With All Due Respect,

Art Giacalone

John P. Lane spoiled me – as town attorney, then as a state court judge – may he RIP

Posted by Arthur J. Giacalone on August 14, 2018
Posted in: Judiciary. 4 Comments

The recent obituary for the Hon. John P. Lane, retired State Court Justice, reminded me of why I’ve spent so many years being disappointed – all too often – by my interactions with the average municipal attorney or judge.

John P. Lane

John Lane was a man of integrity; decent, honest, and intelligent.

When he was opposing counsel in a Town of Amherst matter, he didn’t play tricks.  He was as interested as I was in getting disputes resolved efficiently and fairly.  He actually addressed – in his court papers, and during oral argument – the issues I raised on behalf of my clients.  When we disagreed on the meaning of a zoning provision or SEQRA requirement, he expressed his opposition firmly but respectfully.  And, he was willing to admit if his municipal client was in the wrong.

Justice John P. Lane exhibited the same characteristics when sitting on the bench.

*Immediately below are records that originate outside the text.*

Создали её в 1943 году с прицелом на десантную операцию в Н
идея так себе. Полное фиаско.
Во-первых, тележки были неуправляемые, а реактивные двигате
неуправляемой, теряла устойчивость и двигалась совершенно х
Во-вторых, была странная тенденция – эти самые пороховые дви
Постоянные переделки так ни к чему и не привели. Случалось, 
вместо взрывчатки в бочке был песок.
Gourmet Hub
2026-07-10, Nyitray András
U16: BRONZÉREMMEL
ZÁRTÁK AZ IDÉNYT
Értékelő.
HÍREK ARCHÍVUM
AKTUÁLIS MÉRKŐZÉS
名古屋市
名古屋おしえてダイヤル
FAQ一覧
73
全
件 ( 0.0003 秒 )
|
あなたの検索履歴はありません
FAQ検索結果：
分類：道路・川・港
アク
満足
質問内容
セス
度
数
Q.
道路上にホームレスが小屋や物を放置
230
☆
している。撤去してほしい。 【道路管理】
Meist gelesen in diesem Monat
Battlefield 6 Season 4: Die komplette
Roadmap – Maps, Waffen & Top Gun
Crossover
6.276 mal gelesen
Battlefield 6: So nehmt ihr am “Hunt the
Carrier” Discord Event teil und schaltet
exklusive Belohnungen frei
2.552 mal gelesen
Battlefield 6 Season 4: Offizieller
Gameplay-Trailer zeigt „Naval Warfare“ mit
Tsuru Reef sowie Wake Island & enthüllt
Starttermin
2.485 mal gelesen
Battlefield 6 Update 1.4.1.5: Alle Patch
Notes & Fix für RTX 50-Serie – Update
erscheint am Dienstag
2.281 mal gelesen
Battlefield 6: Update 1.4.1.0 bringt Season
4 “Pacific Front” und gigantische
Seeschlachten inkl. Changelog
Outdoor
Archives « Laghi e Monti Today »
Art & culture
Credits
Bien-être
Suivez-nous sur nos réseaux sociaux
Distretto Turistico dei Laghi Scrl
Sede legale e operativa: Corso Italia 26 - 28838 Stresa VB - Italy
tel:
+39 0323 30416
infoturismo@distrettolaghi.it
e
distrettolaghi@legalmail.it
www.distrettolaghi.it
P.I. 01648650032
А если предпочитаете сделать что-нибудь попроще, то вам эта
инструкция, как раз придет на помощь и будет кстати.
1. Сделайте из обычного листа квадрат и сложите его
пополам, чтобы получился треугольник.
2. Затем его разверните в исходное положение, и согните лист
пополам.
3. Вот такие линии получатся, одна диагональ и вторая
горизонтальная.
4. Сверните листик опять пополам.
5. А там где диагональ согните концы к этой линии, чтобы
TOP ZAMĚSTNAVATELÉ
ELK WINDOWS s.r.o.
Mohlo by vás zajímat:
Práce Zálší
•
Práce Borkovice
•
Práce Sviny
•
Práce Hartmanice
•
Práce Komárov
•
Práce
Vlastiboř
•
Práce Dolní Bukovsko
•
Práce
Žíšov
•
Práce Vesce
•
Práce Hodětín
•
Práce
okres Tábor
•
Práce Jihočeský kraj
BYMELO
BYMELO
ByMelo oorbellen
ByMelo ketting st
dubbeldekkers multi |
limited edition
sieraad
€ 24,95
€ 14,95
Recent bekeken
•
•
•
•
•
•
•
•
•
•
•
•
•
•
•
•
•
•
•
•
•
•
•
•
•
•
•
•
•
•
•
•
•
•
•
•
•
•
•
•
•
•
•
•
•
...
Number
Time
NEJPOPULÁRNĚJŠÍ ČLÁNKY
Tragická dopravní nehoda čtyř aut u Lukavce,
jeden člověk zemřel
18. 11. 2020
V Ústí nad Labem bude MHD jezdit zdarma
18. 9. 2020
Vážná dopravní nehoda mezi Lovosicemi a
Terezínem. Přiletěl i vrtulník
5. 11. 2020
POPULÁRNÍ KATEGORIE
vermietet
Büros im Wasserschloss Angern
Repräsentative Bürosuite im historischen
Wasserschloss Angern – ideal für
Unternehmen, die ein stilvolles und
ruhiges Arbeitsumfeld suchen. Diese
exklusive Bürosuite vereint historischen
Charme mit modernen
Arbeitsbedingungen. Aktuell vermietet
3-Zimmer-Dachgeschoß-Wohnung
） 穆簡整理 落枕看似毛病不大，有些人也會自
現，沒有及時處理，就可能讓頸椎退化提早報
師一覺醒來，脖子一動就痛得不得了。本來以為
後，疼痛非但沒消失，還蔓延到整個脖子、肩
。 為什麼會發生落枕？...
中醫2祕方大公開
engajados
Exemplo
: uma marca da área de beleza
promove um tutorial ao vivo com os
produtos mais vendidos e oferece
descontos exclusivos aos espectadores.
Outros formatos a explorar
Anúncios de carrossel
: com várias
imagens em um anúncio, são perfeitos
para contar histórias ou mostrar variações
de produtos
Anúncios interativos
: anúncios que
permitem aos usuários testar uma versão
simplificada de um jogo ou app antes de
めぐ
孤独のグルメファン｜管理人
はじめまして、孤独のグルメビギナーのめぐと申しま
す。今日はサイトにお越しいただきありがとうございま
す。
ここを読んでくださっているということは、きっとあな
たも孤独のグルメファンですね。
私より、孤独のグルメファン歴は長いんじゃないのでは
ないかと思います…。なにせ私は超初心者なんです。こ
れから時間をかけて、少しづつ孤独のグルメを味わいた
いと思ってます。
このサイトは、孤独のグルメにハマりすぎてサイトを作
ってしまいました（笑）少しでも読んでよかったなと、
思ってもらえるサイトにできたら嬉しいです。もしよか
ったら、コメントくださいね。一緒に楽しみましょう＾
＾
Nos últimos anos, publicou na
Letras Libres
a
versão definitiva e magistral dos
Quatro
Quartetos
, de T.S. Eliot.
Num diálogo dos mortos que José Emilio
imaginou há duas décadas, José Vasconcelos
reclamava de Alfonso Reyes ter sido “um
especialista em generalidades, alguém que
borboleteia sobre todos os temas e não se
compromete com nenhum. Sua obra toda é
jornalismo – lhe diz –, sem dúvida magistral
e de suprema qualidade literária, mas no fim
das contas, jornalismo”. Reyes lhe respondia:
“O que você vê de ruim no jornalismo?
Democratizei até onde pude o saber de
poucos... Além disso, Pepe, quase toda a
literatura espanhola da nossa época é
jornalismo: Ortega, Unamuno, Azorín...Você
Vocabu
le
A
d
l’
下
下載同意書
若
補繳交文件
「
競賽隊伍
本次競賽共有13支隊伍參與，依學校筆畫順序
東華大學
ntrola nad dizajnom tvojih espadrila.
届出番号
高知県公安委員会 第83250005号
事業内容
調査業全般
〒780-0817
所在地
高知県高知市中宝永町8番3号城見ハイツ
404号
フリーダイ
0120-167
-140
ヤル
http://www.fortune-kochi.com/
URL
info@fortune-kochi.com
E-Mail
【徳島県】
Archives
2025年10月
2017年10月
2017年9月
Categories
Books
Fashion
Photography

He showed respect to everyone in the courtroom.  He thoroughly knew and understood land use and environmental laws.  And, importantly, he was willing to look beyond the reasoning and excuses presented by municipal attorneys and developers’ lawyers, to determine what had actually happened during the decision-making process.

Most importantly, Justice Lane was willing to make an unpopular decision when the law and the facts demanded it.  [See one example: Price v. Common Council Sup.Ct. Erie Co. 2004.]

John Lane set the bar high.  He will be missed.